# Jobs:
- 1) In the conference talk listing, which three lakehouse projects does Apache XTable make interoperable?
- 2) Write the next part of the conference talk listing, picking up after its final sentence.

# Selected text:
▼

Manfred and Will’s session dives into the power of the Trino Gateway. Acting as a load balancer, proxy server, and configurable routing gateway for multiple Trino clusters, many larger deployments across the Trino community rely on the Trino Gateway in production. Learn more about how the Trino community utilizes Trino Gateway in order to achieve workload distribution, automatic query routing, and more.
Batch vs. stream data processing: Navigating the best of both worlds
Sivanagaraju Gadiparthi, Lead Data & Analytics @ ADP
Sivanagaraju joins us to walk through a comprehensive overview of the evolving paradigms in data processing, focusing on batch and stream processing.
His talk outlines their historical development, key features, and common use cases, with examples of relevant tools and frameworks. A comparative analysis highlights the strengths and limitations of each approach, emphasizing their impact on infrastructure and cost.
Sivanagaraju's talk will also introduce hybrid approaches like the Lambda and Kappa Architectures, showcasing their practical applications. His talk will conclude with best practices, considerations for implementation, and a look at future trends, offering valuable insights for organizations optimizing their data processing strategies.
Apache XTable, cross table interoperability with Delta, Iceberg, and Hudi
Ashvin Agrawal, Research Software Engineer @ Microsoft
Dipankar Mazumdar, Staff Data Engineer Advocate @ Onehouse
Apache XTable is a new open source project incubating in the Apache Software Foundation that unlocks omni-directional interoperability between the popular lakehouse projects Delta Lake, Apache Iceberg, and Apache Hudi. With a budding community over the past year XTable has proven to be a bridge of unification for the data lakehouse industry.

▲

# Provided records:
▼

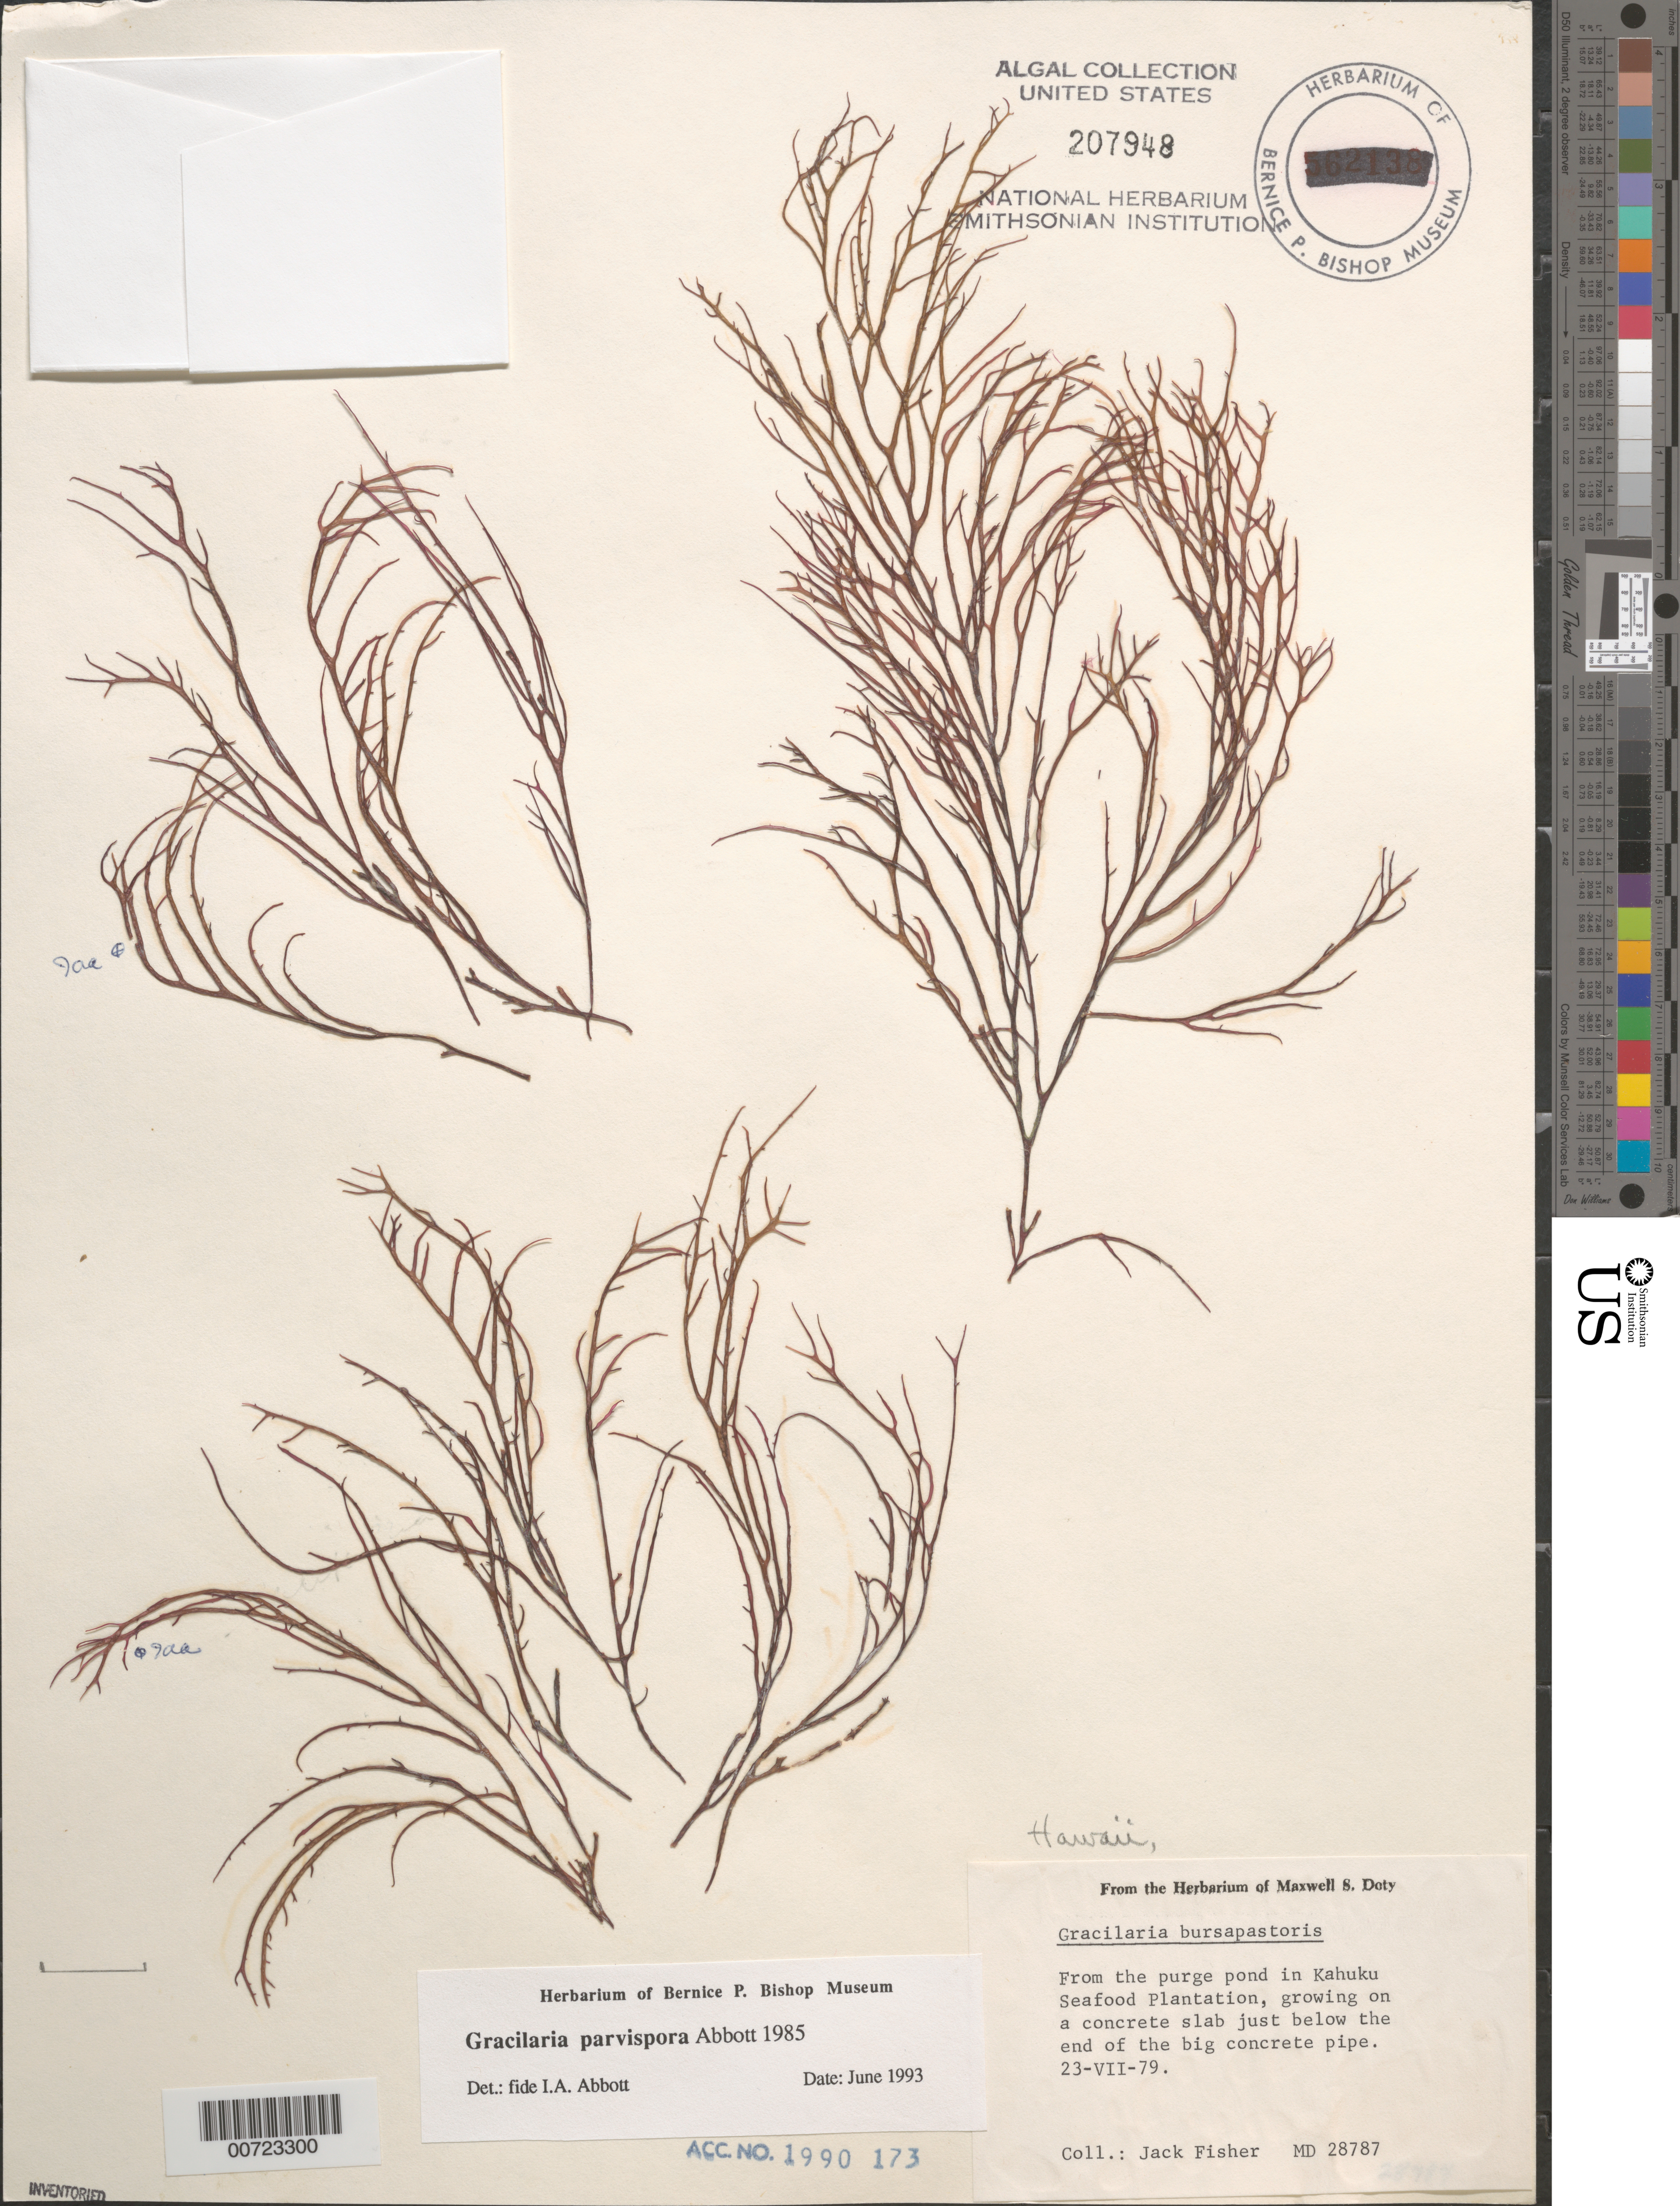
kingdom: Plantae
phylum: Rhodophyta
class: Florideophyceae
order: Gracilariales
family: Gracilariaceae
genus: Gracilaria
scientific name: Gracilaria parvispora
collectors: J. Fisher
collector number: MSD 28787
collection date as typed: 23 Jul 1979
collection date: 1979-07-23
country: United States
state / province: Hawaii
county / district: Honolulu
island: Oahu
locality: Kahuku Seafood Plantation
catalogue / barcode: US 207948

▲

# Responses:
- 1) Delta Lake, Apache Iceberg, and Apache Hudi.

- 2)
In this session we will highlight what is new in the project and the community. We will review the technical details for how the metadata translation works and showcase real world examples for how users have adopted the project. Come see a live demo for how to use XTable with a variety of open source query engines including Spark, Presto, Trino, Flink, and more.
Achieving near real-time compliance at scale: How Uber manages sensitive data across an exabyte of global systems
Ajit Panda, Head of Data Security & Governance @ Uber
Uber has an exabyte of data across various systems like data lake, datastores backing up critical apps, and unstructured data lying around various drives. At the same time, Uber operates across the globe needing to ensure they comply with regulations as mandated by the countries/states it operates in.
In the last few years, Uber has come a long way from being reactive and spending a huge amount of time and resources to rewrite and risk reliability issues to being compliant near real-time. This is a huge turnaround on how compliance is being enforced in the industry.
In this talk, Ajit will focus on how Uber classifies data to identify various types of sensitive information, tools they have built over time to enforce compliance and fine-grained monitoring.
Racing through big data: A comparative analysis of Apache Spark, Hadoop, and Flink in batch processing
Lakshmana Yenduri, Sr. Staff Software Engineer @ Visa
In the era of Big Data, efficient data processing architectures are crucial for the timely analysis of vast datasets to extract valuable insights. Apache Hadoop (AH), Apache Spark (AS), and Apache Flink (AF) are prominent contenders in large-scale data processing.
Lakshmana's talk focuses on batch processing to evaluate performance, aiming to shed light on execution time with large datasets. Through experiments ranging from 1 GB to 5 GB, AS emerged as the frontrunner, showing significant performance advantages over AF and AH. Despite the absence of parallelism, Spark maintained its lead, indicating its potential for scalable batch processing. Further research is needed to explore Spark's performance in distributed environments.
Overall, this talk underscores Spark's significance in batch processing large datasets, contributing to our understanding of Big Data processing and informing data analytics workflows.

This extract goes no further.